Methods: Samples of lung tissue were obtained from patients with emphysema, asymptomatic smokers, and asymptomatic nonsmokers. Paraffin-embedded lung tissue sections were evaluated for cellular senescence by quantitative fluorescence in situ hybridization to assess telomere shortening, and by immunohistochemistry to assess the expression of senescence-associated cyclin-dependent kinase inhibitors. Tissue sections were also immunostained for proliferating cell nuclear antigen (PCNA), surfactant protein A, and CD31.

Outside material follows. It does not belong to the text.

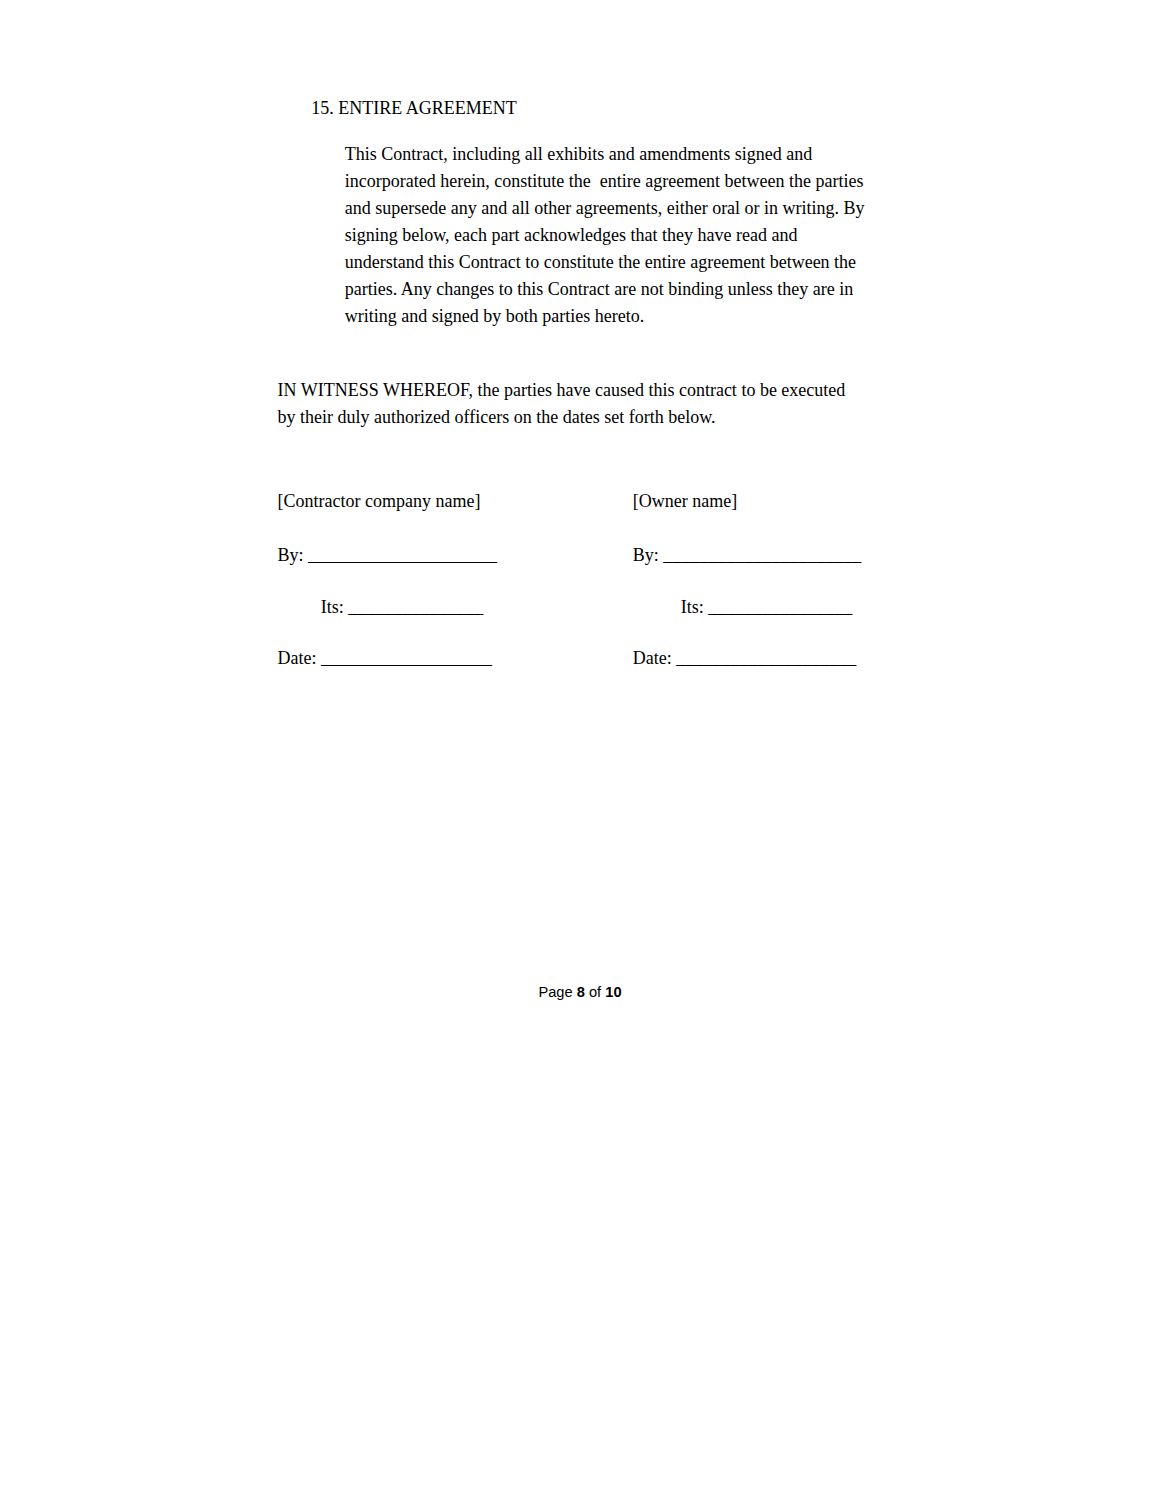15. ENTIRE AGREEMENT
This Contract, including all exhibits and amendments signed and incorporated herein, constitute the entire agreement between the parties and supersede any and all other agreements, either oral or in writing. By signing below, each part acknowledges that they have read and understand this Contract to constitute the entire agreement between the parties. Any changes to this Contract are not binding unless they are in writing and signed by both parties hereto.
IN WITNESS WHEREOF, the parties have caused this contract to be executed by their duly authorized officers on the dates set forth below.
| [Contractor company name] By: _____________________ Its: _______________ Date: ___________________ | [Owner name] By: ______________________ Its: ________________ Date: ____________________ |
Page 8 of 10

Main results: The patients with emphysema had significantly higher percentages of type II cells positive for p16INK4a and p21CIP1/WAF1/Sdi1 than the asymptomatic smokers and nonsmokers. They had also significantly higher percentages of endothelial cells positive for p16INK4a than the asymptomatic smokers and nonsmokers, and higher percentages of endothelial cells positive for p21CIP1/WAF1/Sdi1 than the asymptomatic nonsmokers. Telomere length in alveolar type II cells and endothelial cells was significantly shorter in the patients with emphysema than in the asymptomatic nonsmokers. The level of p16INK4a expression was negatively correlated with the level of PCNA expression. The level of alveolar cell senescence was positively correlated with airflow limitation.
Conclusions: These results suggest that the senescence of alveolar epithelial and endothelial cells is accelerated in patients with emphysema. Cellular senescence may explain the abnormal cell turnover that promotes the loss of alveolar cells in emphysematous lungs.